The night before her baby was due, the mother sat in the rocking chair in the nursery, hugging the blanket close to her heart, and wept. Her tears soaked into the blanket, but the saltiness of the tears did not make the blanket any less soft. The mother stood up while grasping the blanket, ran her fingertips over the crib, and kept the blanket close to her baby’s heart.
Once the newborn was placed inside the crib, the blanket was lifted over the newborn and covered its tiny body, hugging the newborn as tight as possible. The newborn fussed before falling back asleep. Before long, the newborn began to cry, its tears sliding down its cherub face and absorbing into the blanket. The blanket was removed from the newborn and was left alone in the crib until the newborn stopped crying and was returned to the loving embrace of the blanket.
The child cried frequently, from spilled milk to a splinter garnered from climbing trees. The blanket went wherever the child went and soaked up all her tears along the way. It traveled outside, to different houses, to different countries. It covered her when it began raining, it substituted as a knee protector on the rough asphalt when she wanted to play outside, and it served as the primary reason why her cries ceased so quickly.
The tween’s grasp on the blanket lessened more and more until the blanket stayed in her room for weeks at a time, sitting atop a bean bag chair that she rarely sat on. But one night, the tween burst through her bedroom door in tears, wailing about her first heartbreak. She threw her phone on the bed and collapsed on the floor. Her parents came in to comfort her, but she promptly sent them out. After a moment, she looked up, saw the blanket on the chair, climbed on top of the chair, and hugged the blanket to her heart.
The teen did not even look at the blanket because she was so busy. Her room was littered with papers and binders. But all that clutter was not enough to mask the sound of her screaming downstairs when she got into college.
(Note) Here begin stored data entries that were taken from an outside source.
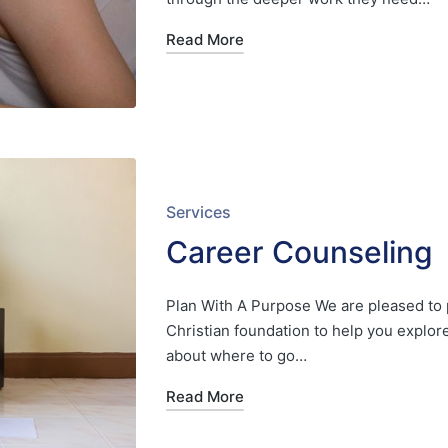
Read More
Posted
Services
in
Career Counseling
Plan With A Purpose We are pleased to 
Christian foundation to help you explo
about where to go…
Read More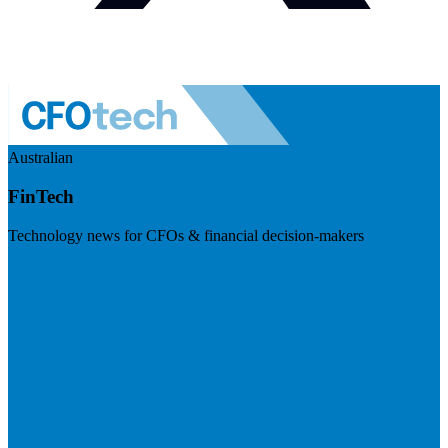
Australian
FinTech
Technology news for CFOs & financial decision-makers
Visit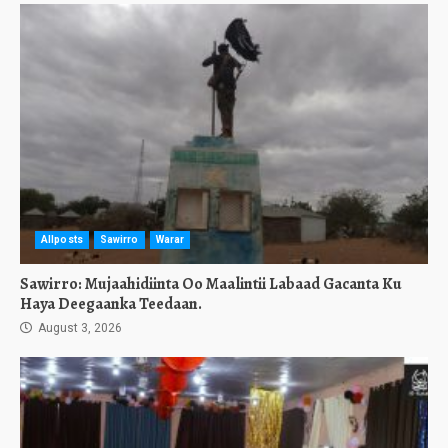
Allposts
Sawirro
Warar
Sawirro: Mujaahidiinta Oo Maalintii Labaad Gacanta Ku
Haya Deegaanka Teedaan.
August 3, 2026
The days went on as normal until the long summer days tapered down, and on one fateful day, the teen was wading through the moving boxes in her room when her eyes set upon the blanket. She sat in the chair and cradled the blanket in her arms for what seemed like forever while allowing silent tears to slip down her cheeks. Then she laid the blanket on the chair and took her moving boxes with her as she left the room for what seemed like forever. The blanket became faded after years of the sun rising and setting in the window, taking the pinkness out of the blanket and leaving it a sickly beige. Her room collected dust, and dust bunnies frequently had a gathering atop the blanket before her mother came in a vacuumed them off.
The woman, after many years, waddled into her childhood bedroom, her swollen belly appearing in the room before her. She picked up the blanket and pressed it to her heart before she moved it to her belly, smiling and crying as she rubbed the matted fabric between her fingers.
“Thanks for hanging in there, old friend.”